Egypt’s gas sector to change profoundly within five years

Egypt’s natural gas sector is “on pace for a profound change in the next five years,” consultant Wood Mackenzie says. “After swinging from the world’s eighth largest liquefied natural gas exporter in 2009 to the world’s eighth largest LNG importer in 2016, the wheel is set to turn again,” a report emailed to UPI found. Wood Mackenzie expects Egyptian gas production levels to increase to 7.3 bcf/d, leaving the market “inundated” following positive exploration results and higher gas prices. The report adds that the turnaround will be largely seasonal. “Better gas availability for domestic sectors — power especially — could exacerbate seasonality through the demand response … Our analysis suggests that over the production ramp-up period, seasonal LNG imports could be needed to cover demand in the peak summer months, while excess gas could be available for LNG exports in the winter.”

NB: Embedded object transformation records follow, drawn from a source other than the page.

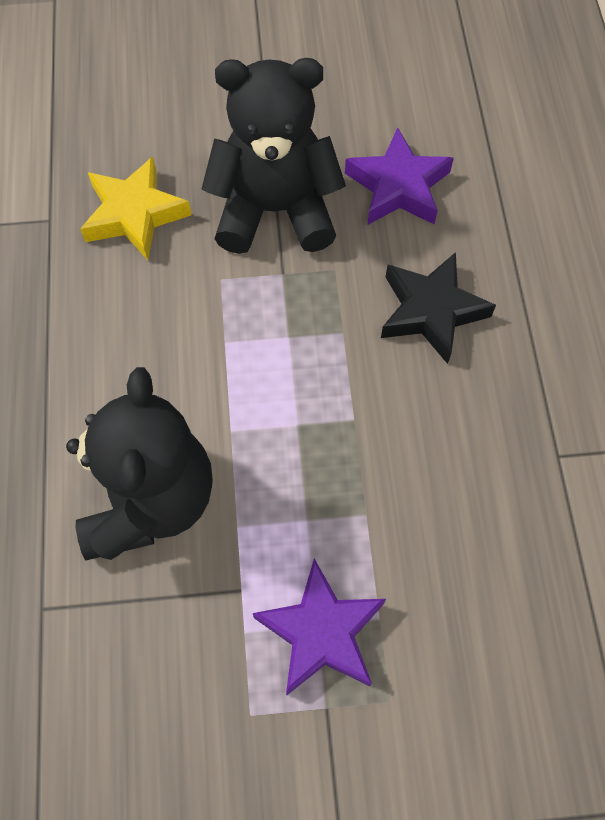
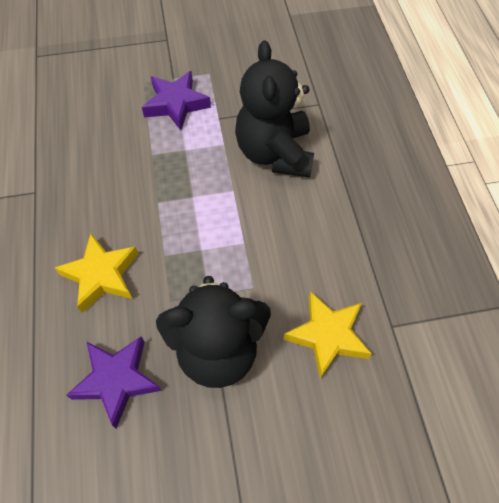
camera: 175 degrees right, 5 degrees down
black star [381,252,496,364] -> yellow star [55,233,139,313]

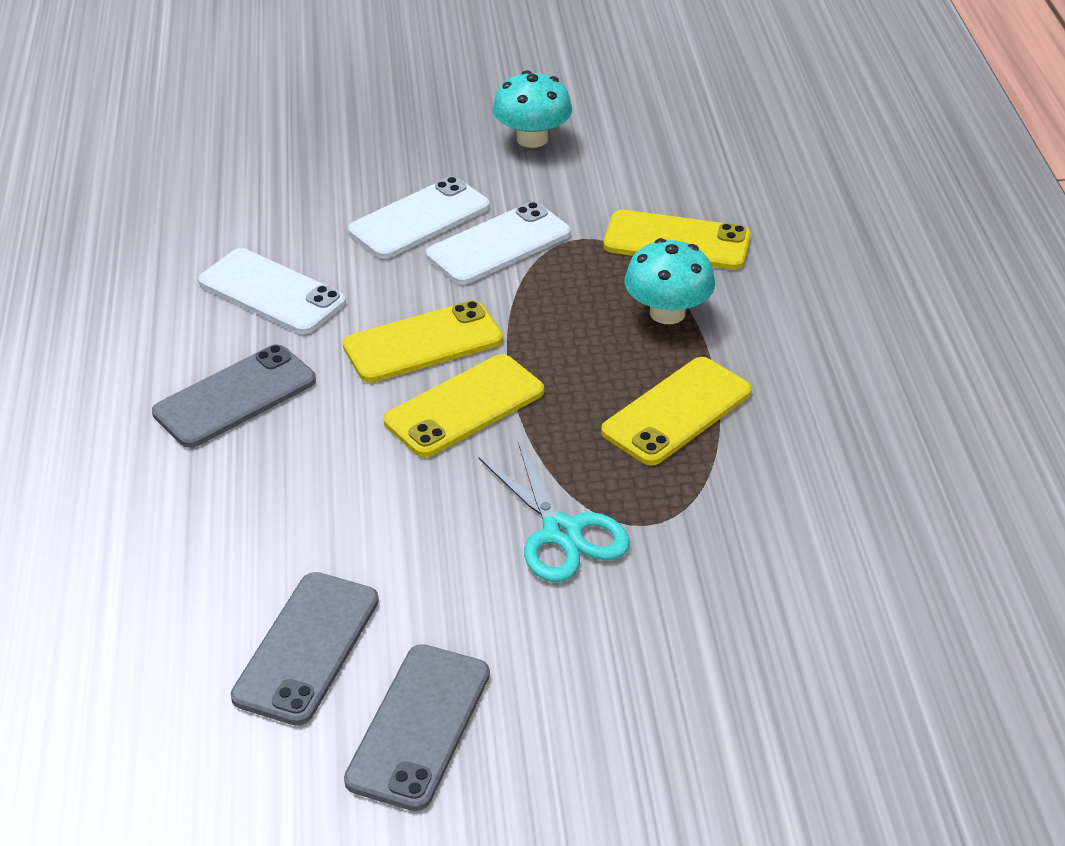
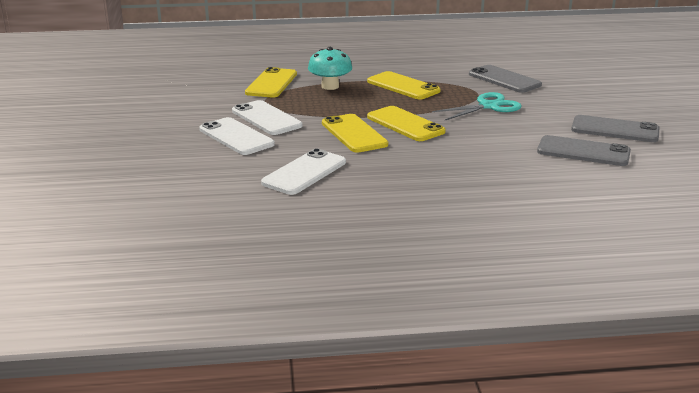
camera: 90 degrees left, 15 degrees down
grey phone [152,344,316,448] -> grey phone moved to [469,65,542,93]
turquoise mushroom [493,70,572,148] -> none

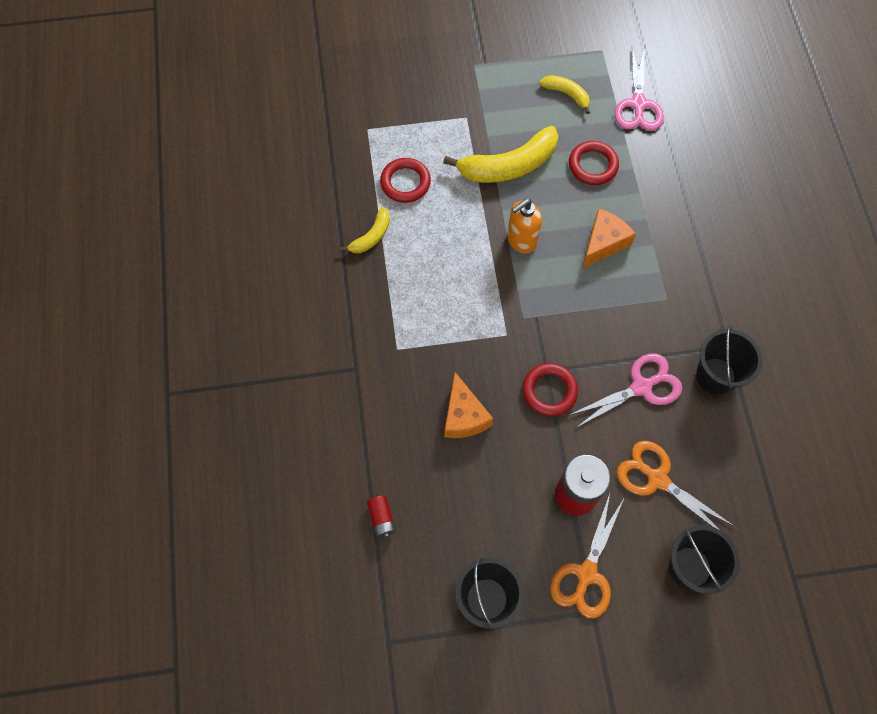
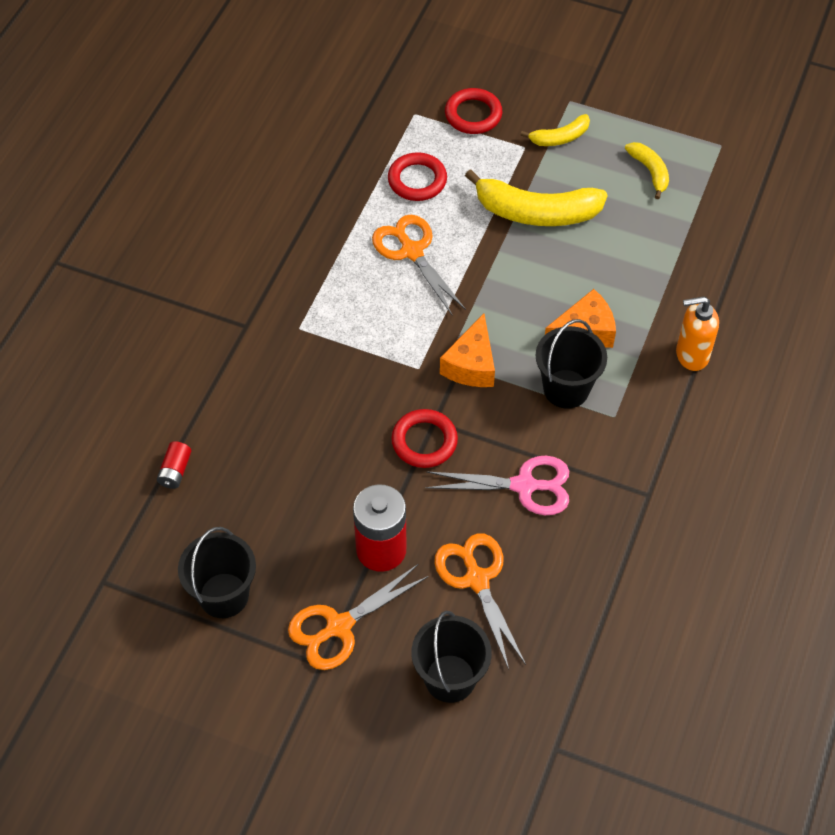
camera: 30 degrees right, 10 degrees down
yellow banana [340,207,390,253] -> yellow banana moved to [521,114,590,146]
orange cheese [445,372,493,438] -> orange cheese moved to [440,314,495,387]
orange soap dispenser [507,199,542,254] -> orange soap dispenser moved to [676,296,719,371]
red ring [569,141,619,185] -> red ring moved to [445,88,502,134]
pink scissors [615,47,664,131] -> none
black bucket [696,325,763,395] -> black bucket moved to [536,319,607,409]
none -> orange scissors [372,215,466,315]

Read that with: IOCs are rethinking the Eastern Mediterranean region’s gas potential, according to analysis by IHS Markit carried by Offshore Energy Today. Interest in the region as a whole has grown with Total’s announcement that it will drill a 2017 exploration well in its deepwater Block 11 located offshore Cyprus. “Zohr’s success clearly encouraged Total leadership to re-examine Block 11’s potential, since it is contiguous with the Egyptian Shorouk Offshore Block, which is home to Eni’s Zohr Field,” senior director of plays and basins research at IHS Markit Graham Bliss says. He added: “If the Zohr carbonate play extends northward into Total’s Block 11, then the potential for a significant discovery in Block 11 exists … A major find would provide competition with offshore Israel gas fields to fulfill Egypt’s rising gas demand … could even potentially lead to gas exports to Turkey.” Bliss says the most likely outcome for a significant Block 11 discovery is exporting to Egypt.